Cellular and molecular mechanisms of secondary hyperparathyroidism

Abstract

The objective of this review is to share important basic research insights into the mechanisms of secondary hyperparathyroidism. An understanding of these mechanisms is essential to more effectively treating the disease. Central underlying abnormalities are increased parathyroid hormone (PTH) gene expression and secretion, and parathyroid cell proliferation. Significant progress has been made in understanding these abnormalities at the cellular and molecular level, particularly their regulation. Studies point to a prominent role of calcium, phosphate and vitamin D as regulators of PTH and parathyroid cell proliferation. 1,25[OH]2 vitamin D3 decreases PTH synthesis and secretion.

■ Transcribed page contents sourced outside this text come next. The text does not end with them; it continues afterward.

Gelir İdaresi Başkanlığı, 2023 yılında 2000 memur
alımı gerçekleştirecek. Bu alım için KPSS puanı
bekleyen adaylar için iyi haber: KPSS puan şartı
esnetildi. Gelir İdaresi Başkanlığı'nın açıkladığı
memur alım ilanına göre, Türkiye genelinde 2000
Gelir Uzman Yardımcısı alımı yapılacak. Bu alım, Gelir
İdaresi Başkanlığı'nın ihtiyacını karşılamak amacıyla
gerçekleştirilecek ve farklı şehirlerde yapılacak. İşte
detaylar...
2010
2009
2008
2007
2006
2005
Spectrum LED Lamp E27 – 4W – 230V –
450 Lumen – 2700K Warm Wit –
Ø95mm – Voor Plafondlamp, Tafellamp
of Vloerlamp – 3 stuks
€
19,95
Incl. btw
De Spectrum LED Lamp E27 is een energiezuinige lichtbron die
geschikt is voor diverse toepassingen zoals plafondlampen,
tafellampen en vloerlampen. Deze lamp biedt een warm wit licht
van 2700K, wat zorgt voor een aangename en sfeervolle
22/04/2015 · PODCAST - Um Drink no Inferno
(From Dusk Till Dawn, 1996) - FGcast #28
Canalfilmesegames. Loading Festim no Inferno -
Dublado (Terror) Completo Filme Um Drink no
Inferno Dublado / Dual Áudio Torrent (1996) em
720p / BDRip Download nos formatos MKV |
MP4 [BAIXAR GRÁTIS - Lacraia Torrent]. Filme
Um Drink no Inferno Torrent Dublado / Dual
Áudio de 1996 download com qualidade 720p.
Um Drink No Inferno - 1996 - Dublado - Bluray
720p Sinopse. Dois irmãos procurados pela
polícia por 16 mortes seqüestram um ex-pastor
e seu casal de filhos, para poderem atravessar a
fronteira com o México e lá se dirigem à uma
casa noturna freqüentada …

Small decreases in serum calcium and prolonged increases in serum phosphate as may occur in patients with chronic failure, increase PTH secretion, PTH gene expression, and parathyroid cell proliferation. Regulation at the level ofPTH gene expression is particularly significant given the limited amount of preformed mature PTH. It is now known that calcium and phosphate regulate PTH gene expression through changes in protective parathyroid cytosolic proteins that bind to an instability element in the PTH mRNA 3'-untranslated region and influence transcript stability. These findings may help guide the development of novel therapies for secondary hyperparathyroidism.